Work out the number of lines in the listing that include the string "TaskStarted". Reply with that number alone.
(DATA FOR ANALYSIS Opens)
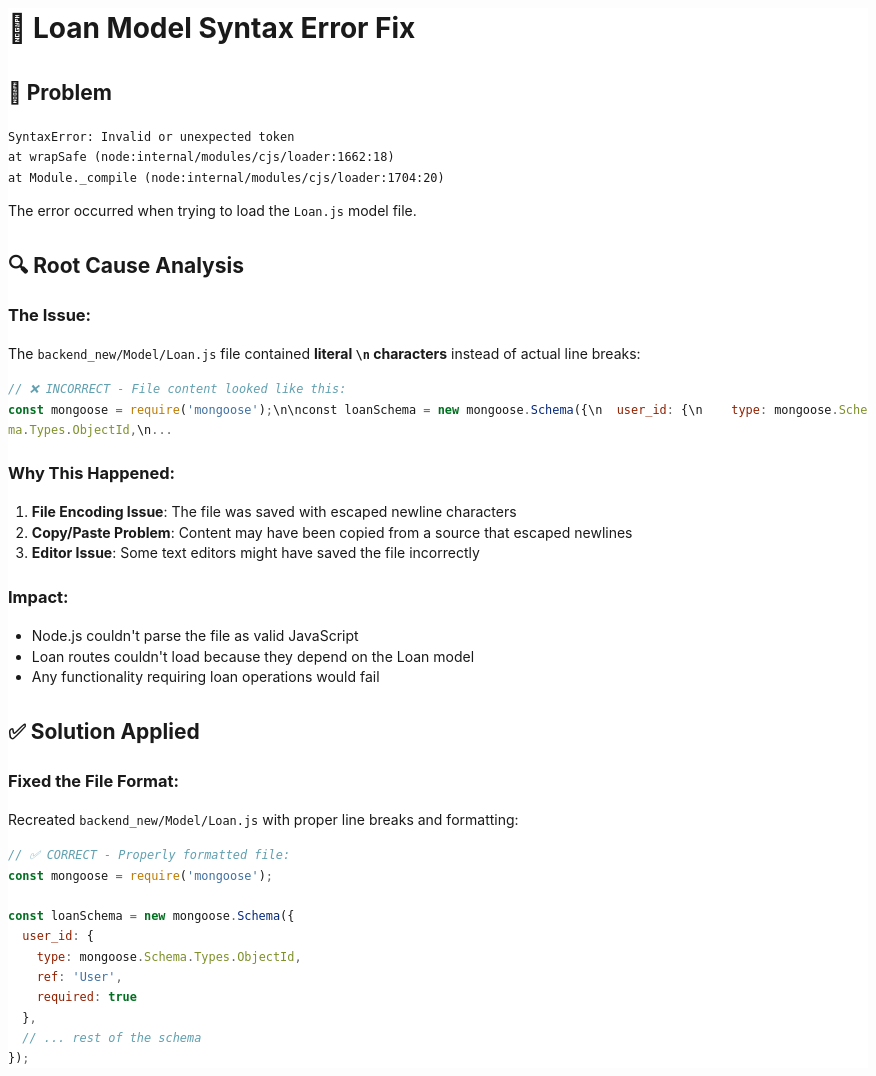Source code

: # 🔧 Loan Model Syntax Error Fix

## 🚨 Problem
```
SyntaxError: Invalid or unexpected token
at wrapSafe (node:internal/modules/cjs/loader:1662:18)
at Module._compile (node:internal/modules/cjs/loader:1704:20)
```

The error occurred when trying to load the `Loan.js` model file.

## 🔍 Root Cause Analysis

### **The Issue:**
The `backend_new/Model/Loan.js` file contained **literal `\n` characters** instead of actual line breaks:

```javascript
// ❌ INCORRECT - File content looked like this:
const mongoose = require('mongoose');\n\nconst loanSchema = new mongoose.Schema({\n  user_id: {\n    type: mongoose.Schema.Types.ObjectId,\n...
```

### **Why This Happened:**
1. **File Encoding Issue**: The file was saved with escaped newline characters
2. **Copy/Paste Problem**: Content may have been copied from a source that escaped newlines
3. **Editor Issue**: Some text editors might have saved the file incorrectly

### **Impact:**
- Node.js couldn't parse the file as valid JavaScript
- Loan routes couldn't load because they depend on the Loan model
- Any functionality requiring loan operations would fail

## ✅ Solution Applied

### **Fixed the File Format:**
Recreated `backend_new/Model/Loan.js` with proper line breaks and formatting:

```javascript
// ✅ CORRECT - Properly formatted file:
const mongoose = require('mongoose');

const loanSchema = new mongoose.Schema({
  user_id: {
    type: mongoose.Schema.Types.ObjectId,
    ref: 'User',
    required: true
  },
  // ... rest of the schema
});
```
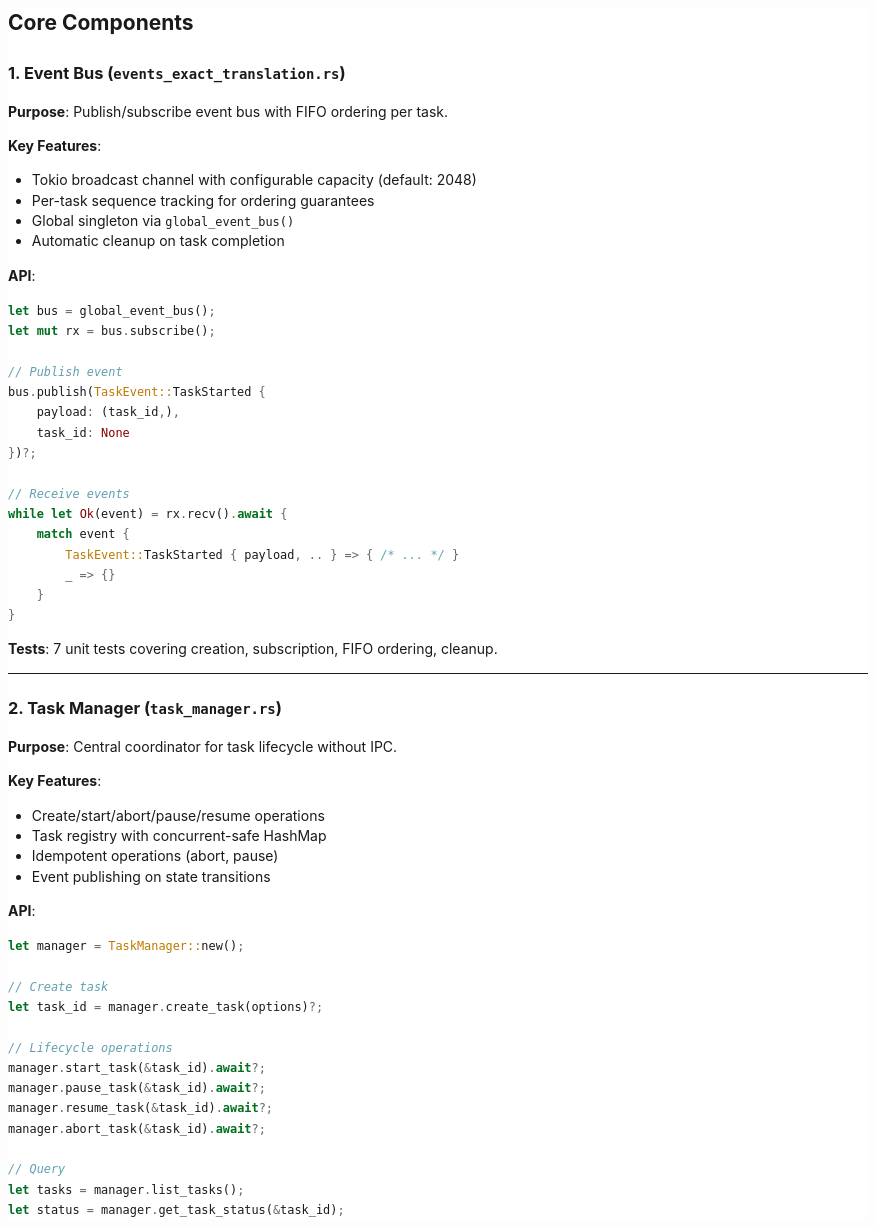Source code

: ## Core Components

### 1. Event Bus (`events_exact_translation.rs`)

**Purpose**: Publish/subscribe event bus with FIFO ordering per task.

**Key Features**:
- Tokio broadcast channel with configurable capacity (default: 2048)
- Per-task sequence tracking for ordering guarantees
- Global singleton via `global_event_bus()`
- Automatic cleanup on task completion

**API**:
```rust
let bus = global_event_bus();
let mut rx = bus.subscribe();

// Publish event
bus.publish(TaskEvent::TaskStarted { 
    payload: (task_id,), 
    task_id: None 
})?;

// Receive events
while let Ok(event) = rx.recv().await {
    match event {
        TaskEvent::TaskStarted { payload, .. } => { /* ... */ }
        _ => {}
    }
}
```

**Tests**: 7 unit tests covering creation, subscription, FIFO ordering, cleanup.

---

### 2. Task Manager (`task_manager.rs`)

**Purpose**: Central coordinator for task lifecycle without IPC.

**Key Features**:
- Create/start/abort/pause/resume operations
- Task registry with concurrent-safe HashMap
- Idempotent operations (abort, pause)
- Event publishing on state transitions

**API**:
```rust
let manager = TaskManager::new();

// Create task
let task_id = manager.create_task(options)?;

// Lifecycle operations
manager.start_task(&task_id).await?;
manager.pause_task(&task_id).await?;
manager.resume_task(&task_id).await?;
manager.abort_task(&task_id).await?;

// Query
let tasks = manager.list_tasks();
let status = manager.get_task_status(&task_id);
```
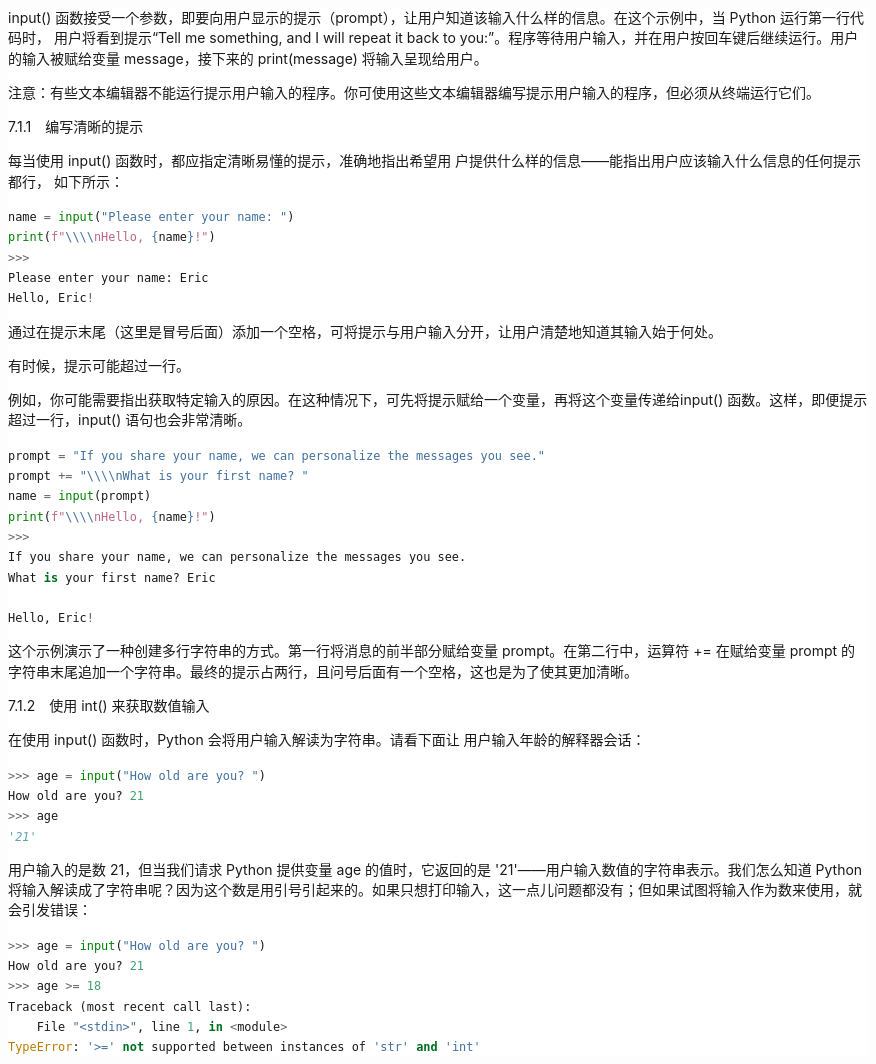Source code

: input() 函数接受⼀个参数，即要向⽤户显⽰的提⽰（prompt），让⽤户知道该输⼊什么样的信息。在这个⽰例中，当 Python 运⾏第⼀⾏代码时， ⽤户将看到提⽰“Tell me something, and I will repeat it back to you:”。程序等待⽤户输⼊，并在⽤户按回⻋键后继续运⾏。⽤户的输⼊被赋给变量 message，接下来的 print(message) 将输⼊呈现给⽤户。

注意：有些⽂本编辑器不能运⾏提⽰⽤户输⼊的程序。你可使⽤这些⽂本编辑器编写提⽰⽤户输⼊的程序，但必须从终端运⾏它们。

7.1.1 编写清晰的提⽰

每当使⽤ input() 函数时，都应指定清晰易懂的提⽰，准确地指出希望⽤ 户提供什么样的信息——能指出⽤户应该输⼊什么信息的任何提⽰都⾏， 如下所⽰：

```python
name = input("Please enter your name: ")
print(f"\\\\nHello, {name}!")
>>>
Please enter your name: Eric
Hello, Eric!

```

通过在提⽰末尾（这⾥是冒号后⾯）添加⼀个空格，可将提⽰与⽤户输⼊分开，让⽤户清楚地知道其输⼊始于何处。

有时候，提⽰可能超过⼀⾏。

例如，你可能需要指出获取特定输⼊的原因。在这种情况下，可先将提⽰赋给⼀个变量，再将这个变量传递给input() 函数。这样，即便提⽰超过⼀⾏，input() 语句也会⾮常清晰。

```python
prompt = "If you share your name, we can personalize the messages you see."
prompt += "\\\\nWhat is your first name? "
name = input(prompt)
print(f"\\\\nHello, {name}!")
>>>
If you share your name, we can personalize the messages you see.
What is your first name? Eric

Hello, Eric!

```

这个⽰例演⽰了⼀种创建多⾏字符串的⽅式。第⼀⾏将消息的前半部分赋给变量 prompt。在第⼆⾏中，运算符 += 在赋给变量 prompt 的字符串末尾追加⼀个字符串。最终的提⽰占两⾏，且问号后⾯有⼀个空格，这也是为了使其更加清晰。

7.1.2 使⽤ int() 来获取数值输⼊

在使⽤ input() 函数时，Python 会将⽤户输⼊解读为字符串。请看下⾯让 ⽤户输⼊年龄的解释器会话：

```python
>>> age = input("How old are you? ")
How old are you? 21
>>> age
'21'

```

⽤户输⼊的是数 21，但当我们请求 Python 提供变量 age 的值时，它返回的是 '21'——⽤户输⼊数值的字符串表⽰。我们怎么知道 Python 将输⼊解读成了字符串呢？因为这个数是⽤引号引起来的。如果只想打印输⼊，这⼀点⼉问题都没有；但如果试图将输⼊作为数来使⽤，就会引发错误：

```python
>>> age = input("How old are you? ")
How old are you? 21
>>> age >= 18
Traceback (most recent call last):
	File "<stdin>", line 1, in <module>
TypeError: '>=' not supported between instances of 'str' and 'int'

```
(DATA FOR ANALYSIS Closes)
**SOLUTION TO THIS EXERCISE:** 2